The truth is something you can own internally. You don’t need to tell them all these reasons why you don’t want to have a relationship with them. In fact, I highly recommend not doing that because this falls into the trap of giving explanations for your boundaries. The only thing that’s going to happen when you start naming all the unacceptable behaviors of the manipulator, is they will counter every one of them with justifications, rationalizations, evasions and even blame-shifting. Speak your truth to yourself and the people who want to hear it. Don’t waste it on manipulators because that’s just throwing pearls to swine. 
 
The false guilt is going to be the strongest among family relationships as well as other interpersonal relationships with intimate partners or friends, for example, who took care of you during a tough time in your life. Maybe you had an illness or accident, or you simply couldn’t hold down a job when the PTSD was really bad. So one way or another, you couldn’t function on your own for a while and you were dependent on an abuser to help you in some way. Just because someone helped you when you were unable to help yourself, that doesn’t give them the entitlement to abuse you. There is a particular brand of covert narcs who do exactly this. Sometimes they will actually manufacture the crisis (those are the most sadistic and malignant ones), but most of them will just take advantage of a crisis that happens to occur. They'll create a sense of debt in their targets by offering help and then continually reminding you of the help they gave you, expecting to cash in forever on that favor. Decent people help because they want to help, not because they expect those they help to feel indebted to them and not because they feel entitled to use and abuse people just because they helped them. 
 
Seeing people less, especially family, is a tough pattern to break. The first time you opt out of a holiday gathering or weekly phone call you’re going to feel crushing guilt. It will get easier as you do this. Remember boundaries are only learned through immersion training, meaning in practice. So every time you practice setting and enforcing boundaries with manipulators, it gets easier and the false guilt gets lighter.
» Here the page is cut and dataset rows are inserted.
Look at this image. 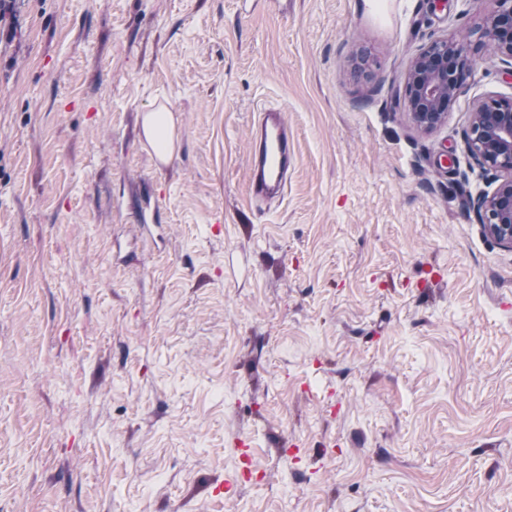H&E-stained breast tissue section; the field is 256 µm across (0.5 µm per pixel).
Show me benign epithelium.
Returning a JSON list of instances; mask_svg holds the SVG:
<instances>
[{
  "label": "benign epithelium",
  "mask_w": 512,
  "mask_h": 512,
  "mask_svg": "<svg viewBox=\"0 0 512 512\" xmlns=\"http://www.w3.org/2000/svg\"><path fill=\"white\" fill-rule=\"evenodd\" d=\"M485 36L512 65V0H495ZM473 60L464 43H431L405 78V96L415 126L429 132L442 124L458 91L471 76ZM465 149L483 170L495 172L496 187L481 194L475 210L484 231L512 248V97L489 96L474 105L465 132Z\"/></svg>",
  "instance_id": "obj_1"
}]
</instances>
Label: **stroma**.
<instances>
[{
  "instance_id": "35a3bbf8",
  "label": "stroma",
  "mask_w": 512,
  "mask_h": 512,
  "mask_svg": "<svg viewBox=\"0 0 512 512\" xmlns=\"http://www.w3.org/2000/svg\"><path fill=\"white\" fill-rule=\"evenodd\" d=\"M494 9L21 0L0 45V512H512V249L475 216L494 175L463 144L473 105L512 97ZM446 38L476 64L424 133L404 81ZM268 106L298 159L253 202Z\"/></svg>"
}]
</instances>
You will be growing your self-worth and self-trust so you'll know that this is what you need to do to protect your health, sanity, wellbeing, autonomy, peace and everything else good that you’ve worked to create in your life. 
 
The bottom line is setting boundaries does not make you a bad person. If someone says that to you after you set boundaries then you can see they equate “good” person to someone who does whatever they want. That is not a person you want in your life if you want to be healthy, sane and at peace. 
 
The false guilt isn’t going to go away overnight, so don’t be surprised when it pops up again as you’re setting boundaries with manipulative people. Just remind yourself that it’s the old programming again and then remind yourself of the truth so you feel at peace with your decisions. As you build confidence setting boundaries with toxic people, this is going to become second nature. Every time you set healthy boundaries, you’re teaching your subconscious and nervous system a new program. That will help rebuild your sense of self-esteem. Eventually that new program supporting your health and wellbeing will run almost automatically.